A blood pressure of 115/78 is a good reading. It falls squarely in the “Normal” category under the most recent 2025 guidelines from the American Heart Association and American College of Cardiology, which define normal blood pressure as below 120/80 mmHg. Both your top number (systolic, 115) and bottom number (diastolic, 78) sit comfortably within that range.
Where 115/78 Falls on the Scale
Current guidelines break adult blood pressure into four categories:
- Normal: below 120 systolic and below 80 diastolic
- Elevated: 120 to 129 systolic and below 80 diastolic
- Hypertension Stage 1: 130 to 139 systolic or 80 to 89 diastolic
- Hypertension Stage 2: 140 or higher systolic or 90 or higher diastolic
At 115/78, both numbers land in the normal zone. If your two numbers ever fall into different categories, the higher category is the one that counts. In your case, both point to the same place: normal.
How Close You Are to the Next Category
Your systolic reading of 115 is just 5 points below the “Elevated” threshold of 120. Your diastolic reading of 78 is only 2 points below the cutoff for Stage 1 hypertension, which begins at 80. That diastolic number is worth keeping an eye on. A small upward shift of just 2 mmHg in that bottom number would technically move your classification from normal to Stage 1 hypertension, even if the top number stayed the same.

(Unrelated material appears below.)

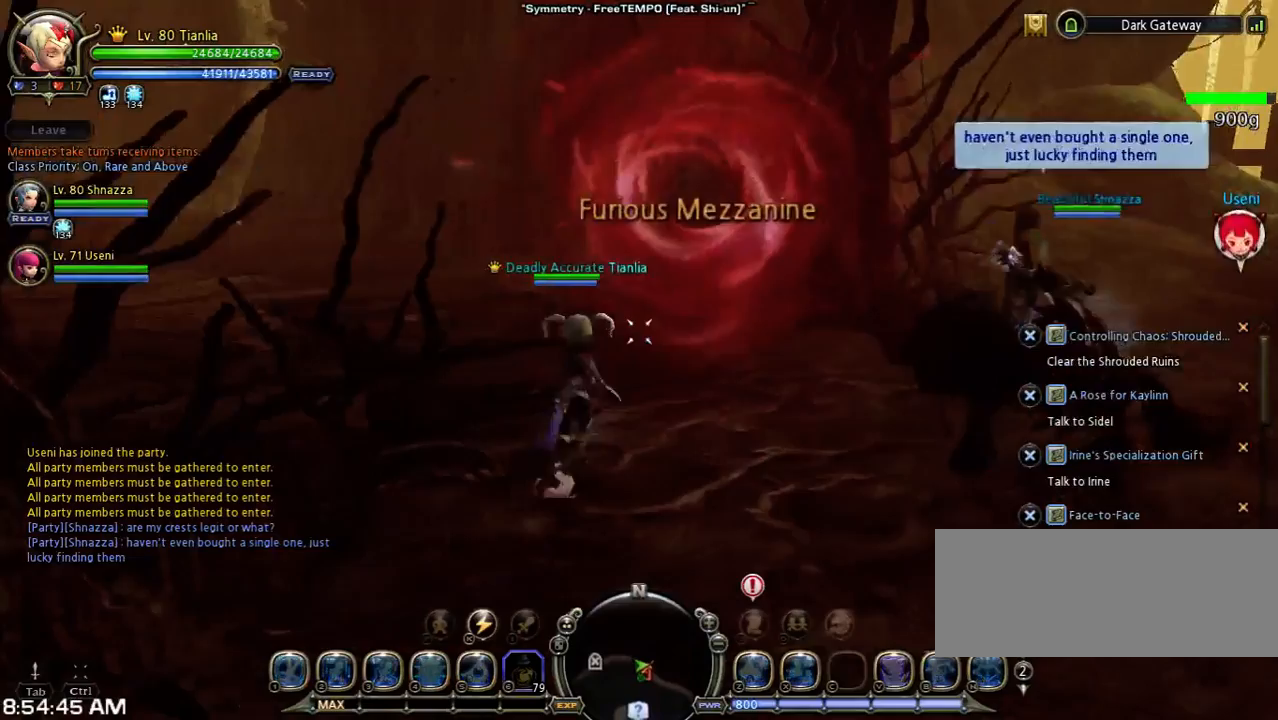
{"keys": [], "events": [[233, "space", "up"], [300, "w", "up"]]}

This doesn’t mean you’re at risk right now. Blood pressure naturally fluctuates throughout the day based on stress, caffeine, physical activity, and even the time you last ate. A single reading is a snapshot, not a diagnosis. But knowing how close your diastolic sits to 80 gives you a useful reference point for future checks.
What the Two Numbers Tell You
The top number (systolic) measures the pressure in your arteries when your heart beats. The bottom number (diastolic) measures the pressure between beats, when the heart is resting. Both matter independently for cardiovascular health.
The gap between them, called pulse pressure, also carries some health information. Your pulse pressure is 37 mmHg (115 minus 78). A typical pulse pressure is around 40 mmHg. Yours is slightly below that but not in a concerning range. A pulse pressure becomes potentially problematic when it’s very wide (well above 40) or very narrow (one-quarter or less of the systolic number, which for you would be about 29). At 37, you’re in a healthy zone.
Age and Sex Don’t Change This Target
You might expect that “good” blood pressure looks different depending on your age or whether you’re male or female. Older guidelines once had separate recommendations for people over 65. The current guidelines don’t. They use the same thresholds for all adults regardless of age or sex. Below 120/80 is normal whether you’re 25 or 75.
This approach came from large clinical trials that evaluated cardiovascular outcomes across all age groups without finding a reason to set different targets for older adults. So no matter your demographic, 115/78 counts as a healthy reading.
Making Sure Your Reading Is Accurate
A blood pressure reading is only as good as the conditions under which it’s taken. Small details can shift your numbers by 10 or even 20 points. The CDC recommends a specific checklist for getting a reliable measurement:
- Timing: Don’t eat, drink, or consume caffeine for 30 minutes beforehand. Empty your bladder first.
- Positioning: Sit in a chair with back support for at least 5 minutes before measuring. Keep both feet flat on the floor, legs uncrossed.
- Arm placement: Rest your arm on a table so the cuff sits at chest height. The cuff should go on bare skin, not over a sleeve.
- During the reading: Don’t talk while the measurement is being taken.
- Repetition: Take at least two readings, spaced 1 to 2 minutes apart, and use the average.
If your 115/78 was taken under rushed conditions, crossed legs, or right after coffee, your true resting blood pressure could be somewhat different. Following these steps gives you the most trustworthy number to track over time.
Keeping It in the Normal Range
Having normal blood pressure now doesn’t guarantee it stays that way. Blood pressure tends to creep upward with age, weight gain, increased sodium intake, reduced physical activity, and chronic stress. The habits that keep blood pressure low are the same ones you’ve heard for general heart health: regular movement, a diet rich in fruits, vegetables, and whole grains, moderate sodium intake, limited alcohol, and consistent sleep.
Checking your blood pressure at home every few months gives you a personal trend line that’s more useful than any single office visit. If you notice your diastolic consistently hitting 80 or above, or your systolic climbing past 120, that’s a signal your body’s baseline is shifting. Catching that trend early, while you’re still in or near the normal range, gives you the most room to adjust through lifestyle changes alone.